THE BASIL AND JOSEPHINE STORIES

By

Pub Date: Sept. 1st, 1973
ISBN: 0684826186
Publisher: Scribners

Even if the Jazz Age is long gone, Zelda and Scott are insistently recurrent memories of it, and the best and the brightest live on in that never-never Fitzgerald land of midwestern boys in the great pre-War I era for whom Yale or Princeton (but never Harvard) was the center of a universe populated with breathless women who held the infinite promise of April evenings in their lovely but oh-so-frivolous hands. Saturday matinees, town houses, college weekends, tea dances at the Plaza -- a lovely dream that Fitzgerald recreated for $3500 a shot for The Saturday Evening Post as he wrote the novel (Tender is The Night) which chronicled the change to nightmare; meanwhile still in love with his younger selves he wrote about?
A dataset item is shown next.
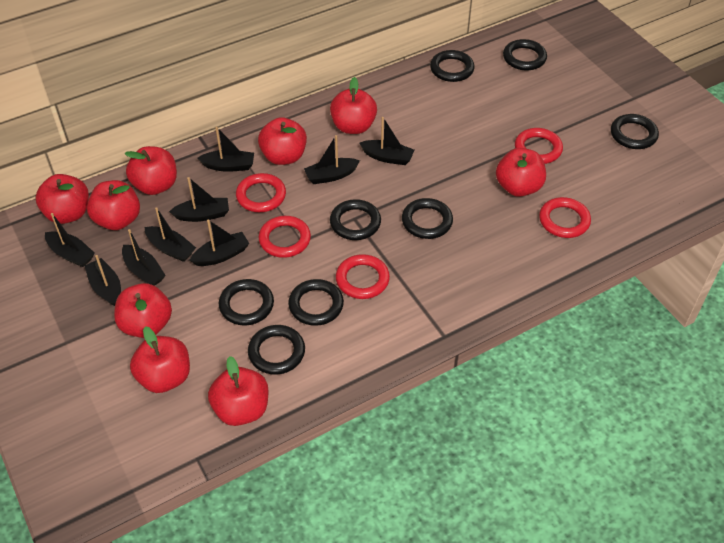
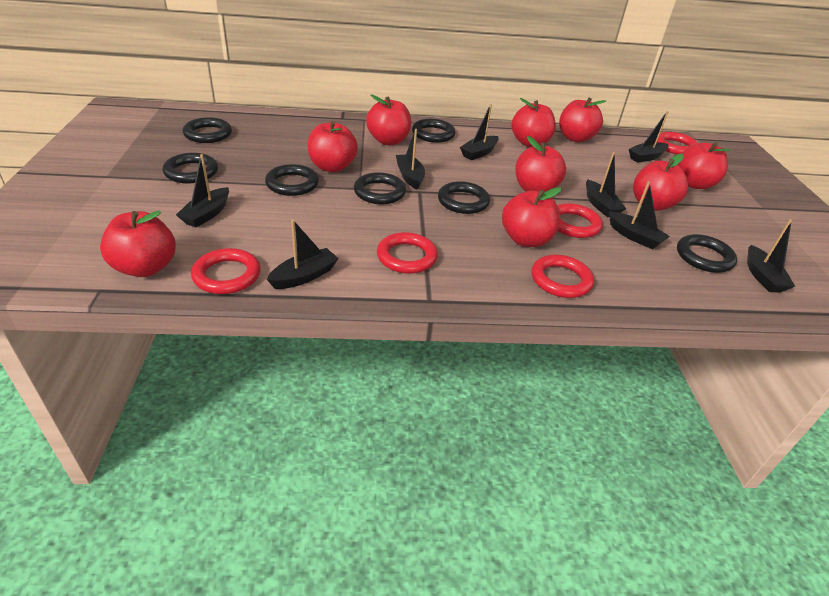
black boat: 9 -> 8
black ring: 8 -> 7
Basil -- who had trouble kissing Minnie Bibble on the veranda of the country club because what actuality could equal the possibility? -- and Josephine, all through at eighteen from discovering that men are only men, not the stuff dreams are made of. Yes, F. Scott was snobbish, childish, and hopelessly naive, and in the minor stories, like these, this comes through dearer than ever; but his hopes and failures were those of an America whose myth had not yet soured -- may he, and it, and us, requiescant in pace.